The Golden Rule of Personal Finance is to pay yourself first.
The idea being that the first check you write out each month is to your savings account. The thought behind this is if you wait until the end of the month there won’t be any money left to contribute to your savings or investment accounts for the month.
By making it a priority to save first, it forces you to realize that the balance of your money for the month must pay your bills, living expenses and any discretionary spending. This is a different and more beneficial strategy than saving what is left over at the end of the month. Chances are there will be nothing left. It is often too easy to say “I’ll save double next month.”
If you buy or own a home, financial experts say you are already in a forced savings account because a portion of your monthly house payment is used to reduce the principle on the loan. Some homeowners use this “forced savings” by getting a shorter term mortgage and building their equity faster.
Provided below is an example that might help you envision the concept being discussed. Let’s assume a $250,000 mortgage at 4 percent interest and compare two different terms. Choosing a 30-year mortgage will give you payments of $1,193.54 per month and $360.20 from your first payment will be applied to the principle. With each payment the amount applied to principle would steadily increase.
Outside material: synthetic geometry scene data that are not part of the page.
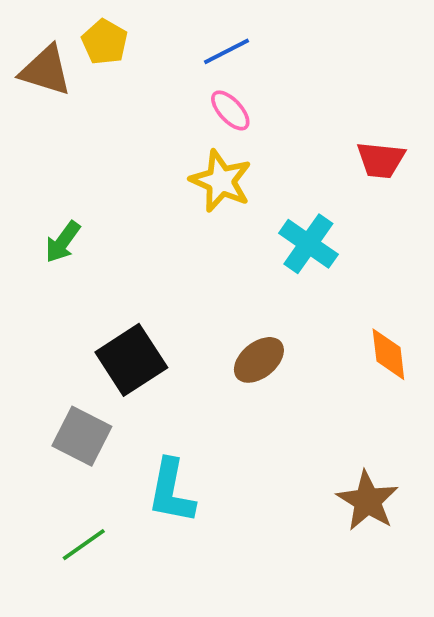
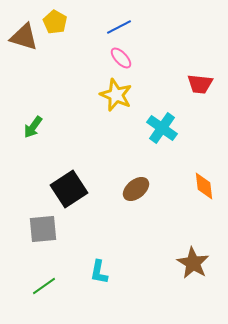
gray square: (82, 436) -> (43, 229), turned -32
cyan L-shape: (171, 491) -> (99, 272), moved, size x0.7

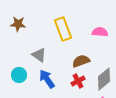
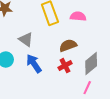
pink semicircle: (100, 32) -> (78, 16), moved

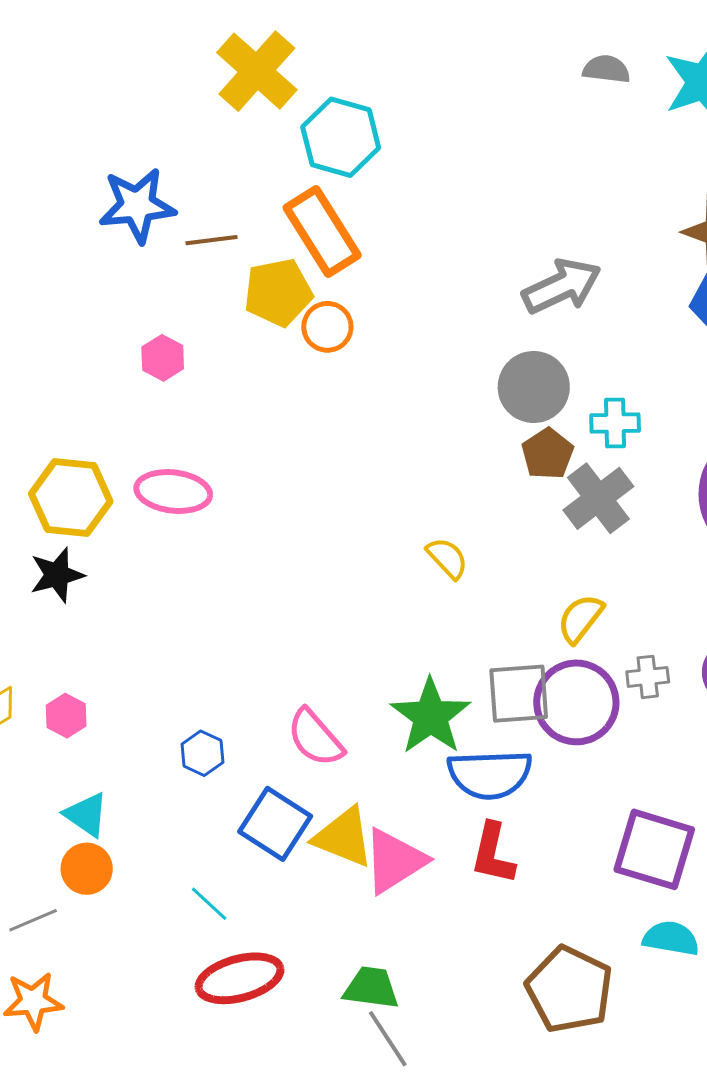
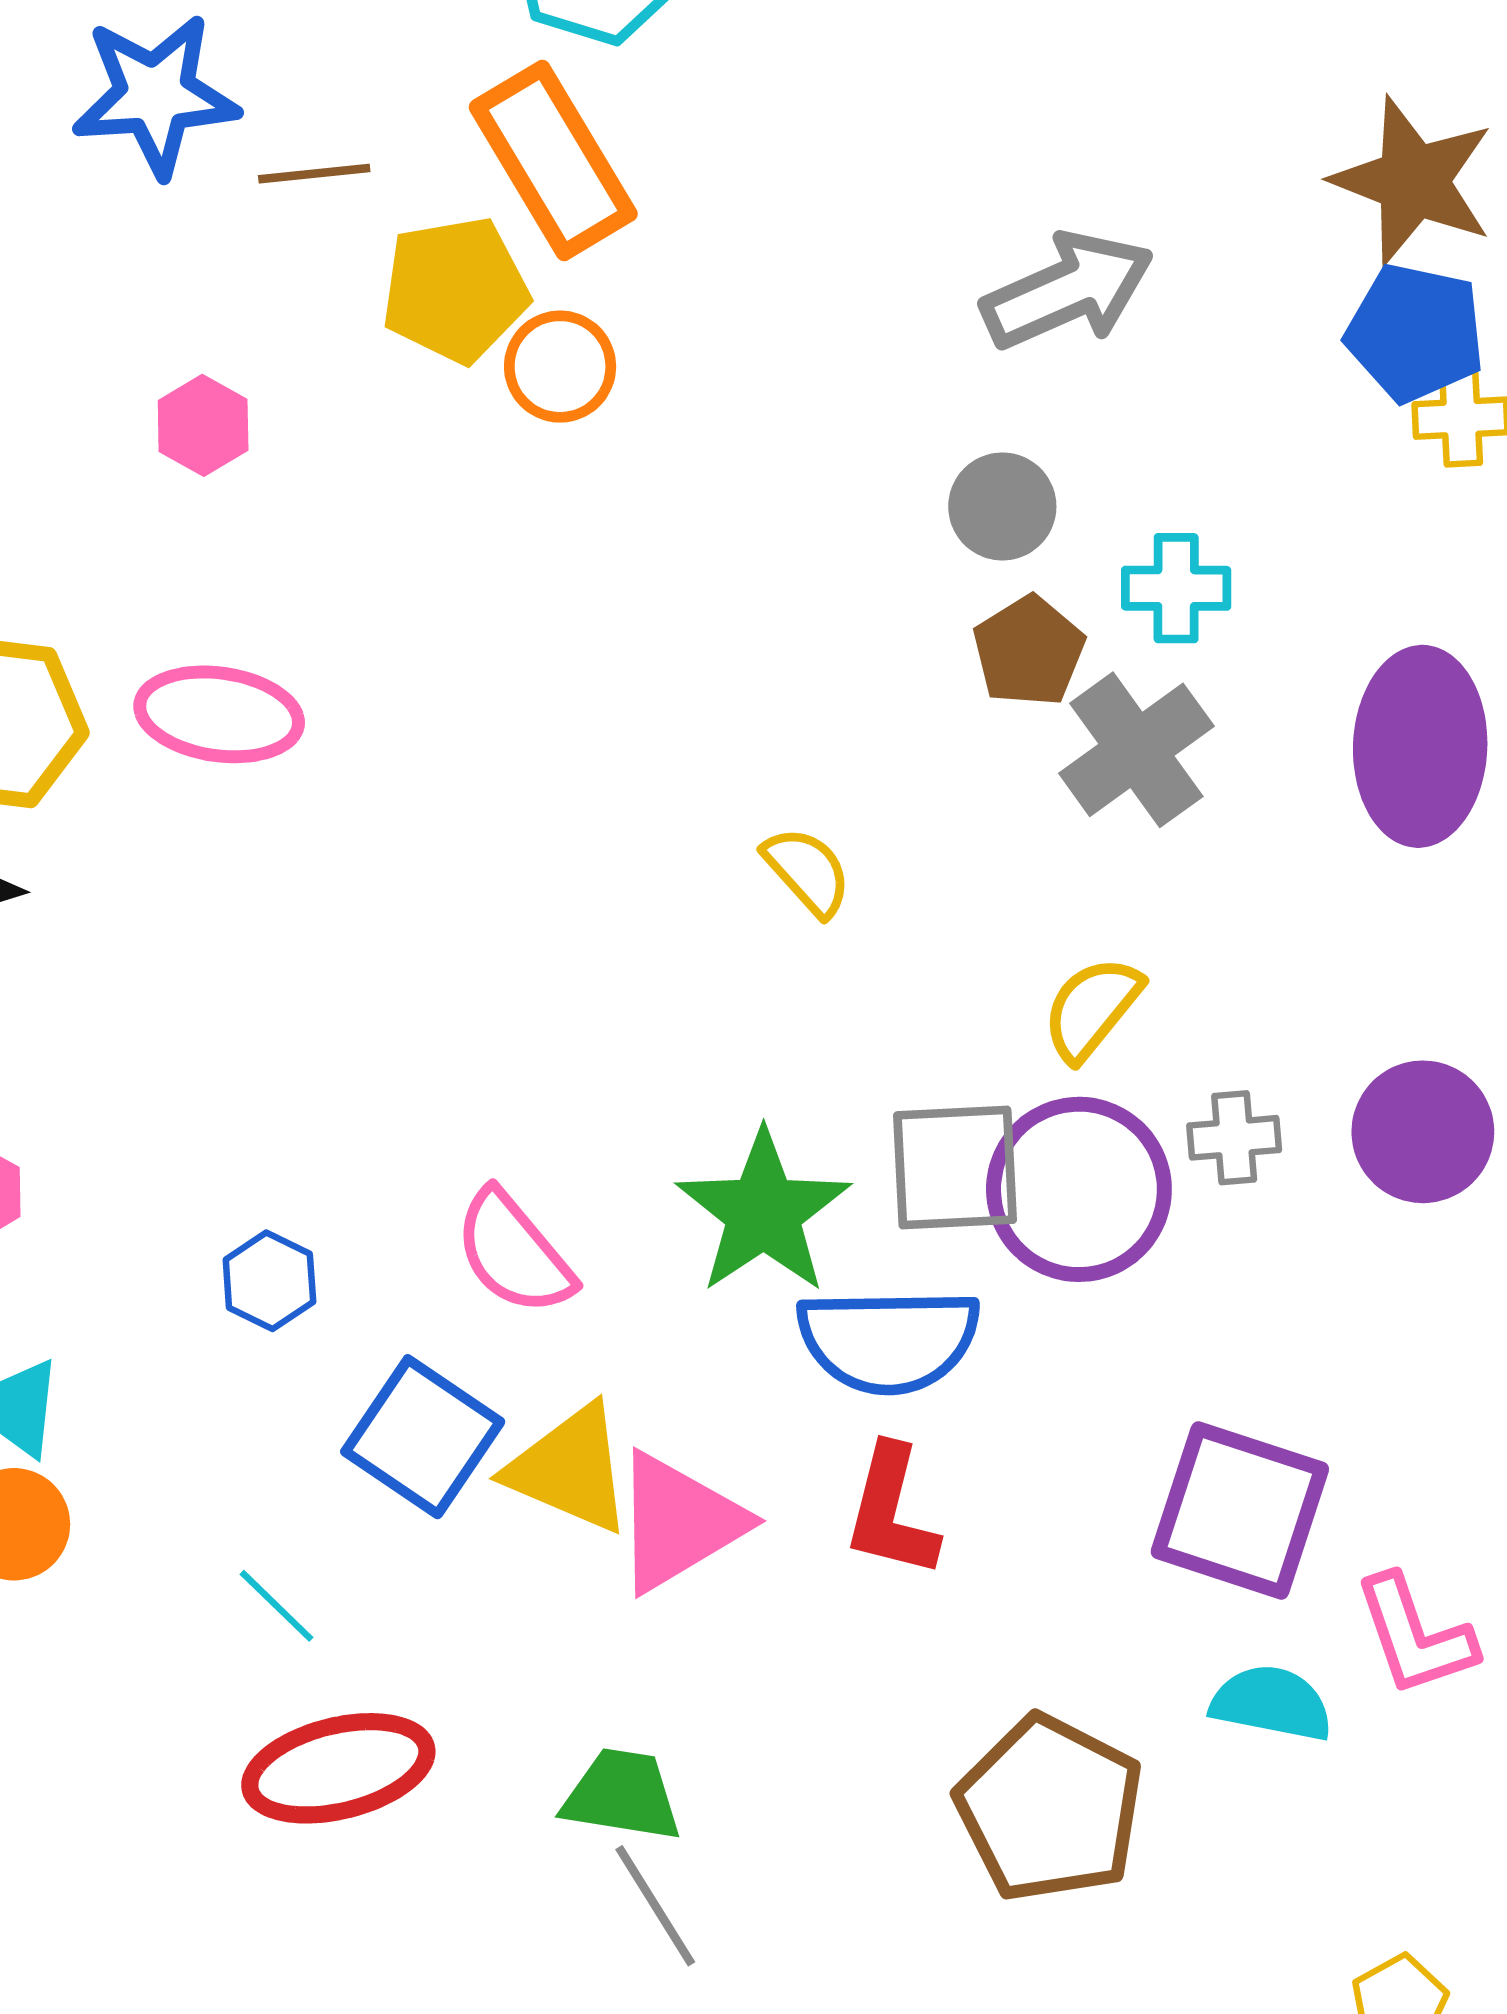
gray circle: (534, 387) -> (1002, 506), size x0.7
Choosing a 15-year mortgage will give you payments of $1,849.22 per month and $1,015.89 of your first payment would be applied toward the principle. The additional $665.68 applied toward reducing the loan acts as a forced savings account.
As a homeowner with a longer term mortgage, you might have every good intention of saving the extra money or making additional principal payments each month but stuff happens. After the bills are paid we don’t always have the extra money to put into savings.
Opting for a shorter mortgage forces the borrower into making the commitment of the higher payments each month which in turn reduces your principal balance faster. Thus, a forced savings account.